**Trecho do texto:**
--
Odirley Isidoro publica mais um texto em sua coluna no portal SRzd.

Natural de São Paulo, nasceu no bairro do Parque Peruche, na Zona Norte da cidade. Poeta, escritor, pesquisador e sambista. Ao longo de sua trajetória, foi ritmista das escolas de samba Unidos do Peruche e Morro da Casa Verde, além de ser um dos fundadores da Acadêmicos de São Paulo.

As publicações são semanais, sempre às terças-feiras, na página principal da editoria do Carnaval de São Paulo. Leia, comente e compartilhe!

Clube do Balanço e a Casa Verde, o quilombo paulistano

Muitos, ao ler, vão pensar como um grupo de samba-rock tem ligação com o Carnaval Paulistano?

Porém, cada integrante tem sua escola de samba de coração e um lugar especial cria o elo entre o samba-rock e o  universo cultural das escolas de samba: o Clube Cruz da Esperança!

Lugar sagrado da várzea, está localizado no Complexo Esportivo Campo de Marte, que faz costas com o pátio de alegorias, na dispersão do sambódromo do Anhembi.

Complexo composto de diversos campos de futebol, o local já foi utilizado também por agremiações da cidade, com a finalidade de deixarem suas alegorias no período de pós-Carnaval. Até eu que vos escrevo tive o prazer de jogar por lá na juventude.

Ponto de encontro de muitos sambistas é seu lado noturno que atrai. O samba-rock toma conta do Lugar.

Então, abram-alas que vamos falar com eles, que colocam o povo pra dançar! Bora papear com o Clube do Balanço e com o cantor e compositor Marcos Mattoli, de coração verde e branco, raiz da Barra Funda.

Ouvir as músicas do grupo nos remete à essência da música negra brasileira dos anos 80, vocês acreditam que defendem um legado?

Eu diria que remete também a sonoridade, ao estilo da música negra dos anos 60 e 70. Nós procuramos entender como a música desta época era feita, estruturada. Por isso nossos discos, nossos shows são tocados, musicais, o que fazemos ao vivo é muito próximo do que está nos discos. Isto parece óbvio, mas não é o que acontece com a maioria da música hoje em dia. Muito da musica hoje e construída em cima de loops, edições, trechos e colagens de coisas
que já existem. É cada vez mais raro na música popular o artista que toca, que é mestre do ofício num instrumento musical, que conhece a teoria de construção básica da música… Coisa que era normal e básica nesta época de ouro que estávamos falando. Culturalmente acho que além que defender, nos respeitamos, e tentamos dar continuidade ao legado da grande música negra produzida no Brasil (e no mundo) nestas épocas de ouro. Tenho a impressão que música negra brasileira (samba, samba-rock, funk e rap) , após um breve período de amor com a elite cultural e com a mídia brasileira  neste período de 2000 a 2016 (era Lula?) saiu da pauta e esteja recuando para os espaços originais e de pertencimento dela. Será coincidência que ideias de uma sociedade mais justa, de uma renda mais distribuída, com um interesse pelo social, tenha saído da pauta de interesses de quem manda? Tenho a impressão que a música negra, periférica voltou (de onde nunca saiu…) para as comunidades, a periferia, aos lugares onde ela nunca foi moda, onde ela apenas é, lugares onde ela é gerada, onde ela sempre foi expressão. Isso talvez tenha a ver com uma política cultural massacrante, onde o acesso a rádio e TV é proibido a 90% da produção musical do país. 90% das rádios e TVs do Brasil tocam 40, 50 músicas por mês, do mesmo estilo comercial. Isso é significante para a produção musical de um país musicalmente rico como o Brasil? 50 músicas? É um massacre cultural. É matar nossa diversidade cultural. É difícil defender  esse legado, se as novas gerações têm acesso somente ao sertanejo comercial e ao pancadão. Se o único lugar onde quem não tem acesso pode aprender a tocar um instrumento, é nas igrejas evangélicas, que abominam a raiz afro da nossa cultura, fazer música fora do grande circuito comercial, atualmente, é uma guerrilha.
--
**Exercícios propostos:**
[A] As afirmações abaixo estão de acordo com o texto sobre o Clube do Balanço? Responda sim ou não a cada uma e cite exatamente as palavras do texto que decidem: (i) o Clube Cruz da Esperança fica no Complexo Esportivo Campo de Marte; (ii) a coluna é publicada às quintas-feiras; (iii) Odirley Isidoro nasceu na Zona Sul de São Paulo.
[B] Copie fielmente o trecho do texto sobre o Clube do Balanço que começa com as palavras "As publicações são" e termina com "lá na juventude.".

**Registros de dados salvos:**
--
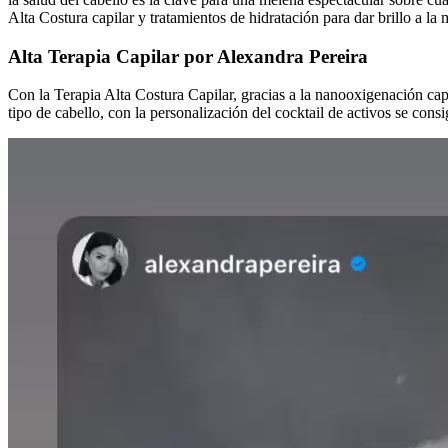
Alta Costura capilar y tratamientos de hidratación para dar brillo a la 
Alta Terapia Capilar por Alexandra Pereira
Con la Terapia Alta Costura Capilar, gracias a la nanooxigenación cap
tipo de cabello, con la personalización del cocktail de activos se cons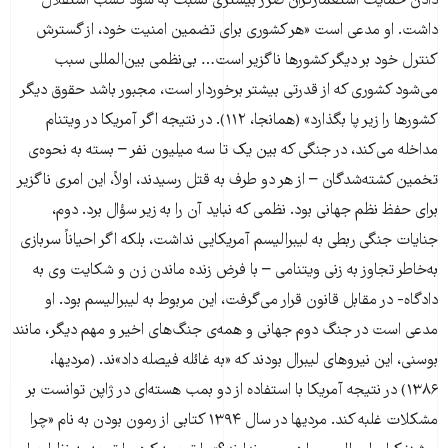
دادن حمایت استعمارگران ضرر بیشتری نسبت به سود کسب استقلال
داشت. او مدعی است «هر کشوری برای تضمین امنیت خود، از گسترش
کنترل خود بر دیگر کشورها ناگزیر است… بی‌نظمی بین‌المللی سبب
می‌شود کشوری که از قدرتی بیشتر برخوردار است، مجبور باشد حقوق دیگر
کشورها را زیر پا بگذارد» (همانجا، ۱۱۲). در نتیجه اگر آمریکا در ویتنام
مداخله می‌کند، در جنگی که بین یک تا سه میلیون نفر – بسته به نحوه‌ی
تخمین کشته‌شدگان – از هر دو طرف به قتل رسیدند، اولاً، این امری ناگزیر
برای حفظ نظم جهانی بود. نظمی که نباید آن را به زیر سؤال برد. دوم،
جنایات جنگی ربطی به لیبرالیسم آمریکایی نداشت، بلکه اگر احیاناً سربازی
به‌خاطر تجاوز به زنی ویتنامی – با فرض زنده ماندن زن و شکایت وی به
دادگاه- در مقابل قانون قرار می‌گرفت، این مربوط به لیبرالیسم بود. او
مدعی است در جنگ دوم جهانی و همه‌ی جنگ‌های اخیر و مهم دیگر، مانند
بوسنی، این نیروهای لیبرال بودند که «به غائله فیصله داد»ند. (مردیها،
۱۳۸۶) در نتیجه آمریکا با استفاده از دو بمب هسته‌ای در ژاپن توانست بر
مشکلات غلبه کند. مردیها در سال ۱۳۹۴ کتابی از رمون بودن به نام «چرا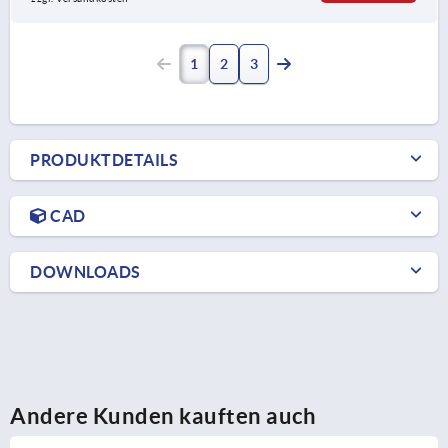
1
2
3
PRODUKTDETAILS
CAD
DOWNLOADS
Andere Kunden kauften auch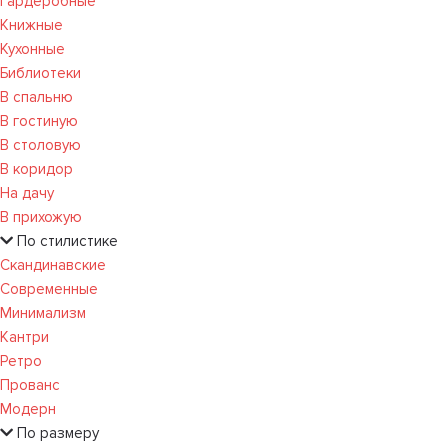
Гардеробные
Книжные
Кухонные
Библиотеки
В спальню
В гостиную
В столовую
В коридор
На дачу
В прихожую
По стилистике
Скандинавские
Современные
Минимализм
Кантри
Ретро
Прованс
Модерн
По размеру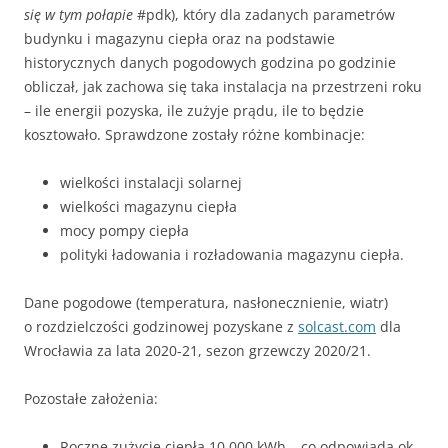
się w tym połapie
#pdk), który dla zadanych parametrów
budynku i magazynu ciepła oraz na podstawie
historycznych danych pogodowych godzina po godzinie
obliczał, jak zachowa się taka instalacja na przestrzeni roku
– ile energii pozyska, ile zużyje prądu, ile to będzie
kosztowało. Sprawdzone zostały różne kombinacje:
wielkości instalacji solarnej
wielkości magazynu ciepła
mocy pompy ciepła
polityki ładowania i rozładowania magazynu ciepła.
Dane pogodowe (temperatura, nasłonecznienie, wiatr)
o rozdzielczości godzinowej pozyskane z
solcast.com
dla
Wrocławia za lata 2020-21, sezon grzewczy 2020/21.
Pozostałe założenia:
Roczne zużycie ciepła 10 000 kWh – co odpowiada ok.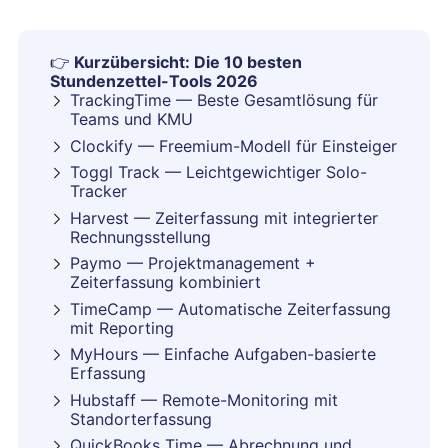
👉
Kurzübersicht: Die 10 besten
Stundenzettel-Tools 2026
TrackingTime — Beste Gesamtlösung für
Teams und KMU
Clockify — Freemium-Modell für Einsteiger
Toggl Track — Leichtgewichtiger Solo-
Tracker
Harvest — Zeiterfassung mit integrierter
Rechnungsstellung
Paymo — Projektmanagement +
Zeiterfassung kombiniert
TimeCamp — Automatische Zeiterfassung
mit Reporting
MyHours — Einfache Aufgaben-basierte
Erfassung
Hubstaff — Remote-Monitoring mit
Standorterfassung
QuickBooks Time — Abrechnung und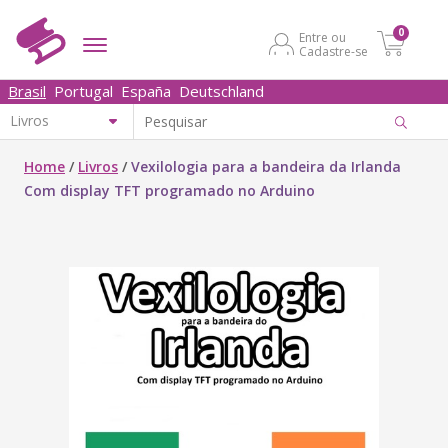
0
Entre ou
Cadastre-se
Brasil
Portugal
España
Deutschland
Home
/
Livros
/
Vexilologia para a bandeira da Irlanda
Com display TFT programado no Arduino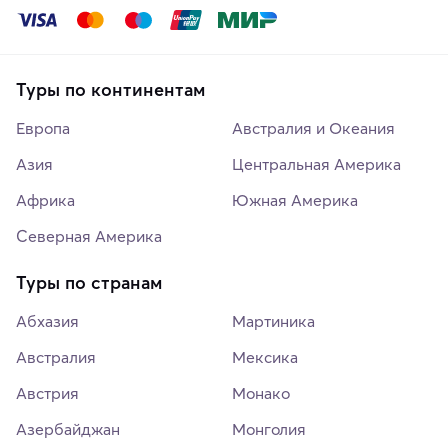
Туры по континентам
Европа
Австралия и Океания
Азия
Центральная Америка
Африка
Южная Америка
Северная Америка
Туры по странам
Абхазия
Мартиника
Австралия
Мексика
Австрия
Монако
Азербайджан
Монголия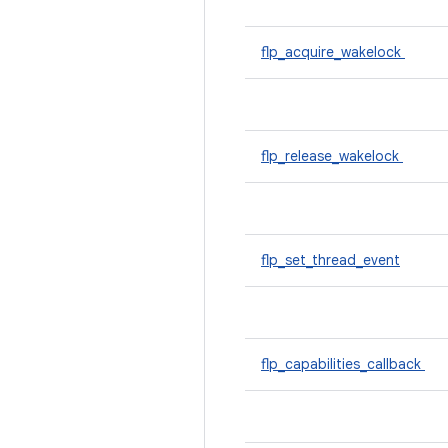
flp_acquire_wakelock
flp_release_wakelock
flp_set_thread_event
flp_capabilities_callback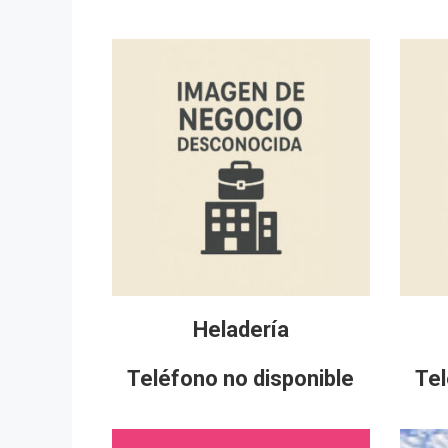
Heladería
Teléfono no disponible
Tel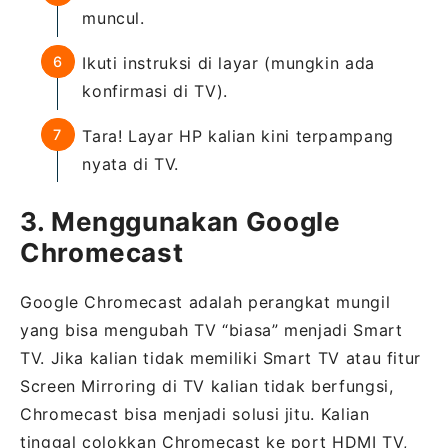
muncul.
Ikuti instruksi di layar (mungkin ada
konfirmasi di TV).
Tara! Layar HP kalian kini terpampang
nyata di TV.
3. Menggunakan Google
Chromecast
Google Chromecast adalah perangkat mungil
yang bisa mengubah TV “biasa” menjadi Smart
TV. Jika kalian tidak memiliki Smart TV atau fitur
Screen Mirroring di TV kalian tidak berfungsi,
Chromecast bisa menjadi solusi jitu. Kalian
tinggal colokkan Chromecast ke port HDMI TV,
--
**Respostas por item:**
[A]
(i) Sim: "está localizado no Complexo Esportivo Campo de Marte".
(ii) Não: "sempre às terças-feiras".
(iii) Não: "nasceu no bairro do Parque Peruche, na Zona Norte da cidade".

[B]
As publicações são semanais, sempre às terças-feiras, na página principal da editoria do Carnaval de São Paulo. Leia, comente e compartilhe!

Clube do Balanço e a Casa Verde, o quilombo paulistano

Muitos, ao ler, vão pensar como um grupo de samba-rock tem ligação com o Carnaval Paulistano?

Porém, cada integrante tem sua escola de samba de coração e um lugar especial cria o elo entre o samba-rock e o  universo cultural das escolas de samba: o Clube Cruz da Esperança!

Lugar sagrado da várzea, está localizado no Complexo Esportivo Campo de Marte, que faz costas com o pátio de alegorias, na dispersão do sambódromo do Anhembi.

Complexo composto de diversos campos de futebol, o local já foi utilizado também por agremiações da cidade, com a finalidade de deixarem suas alegorias no período de pós-Carnaval. Até eu que vos escrevo tive o prazer de jogar por lá na juventude.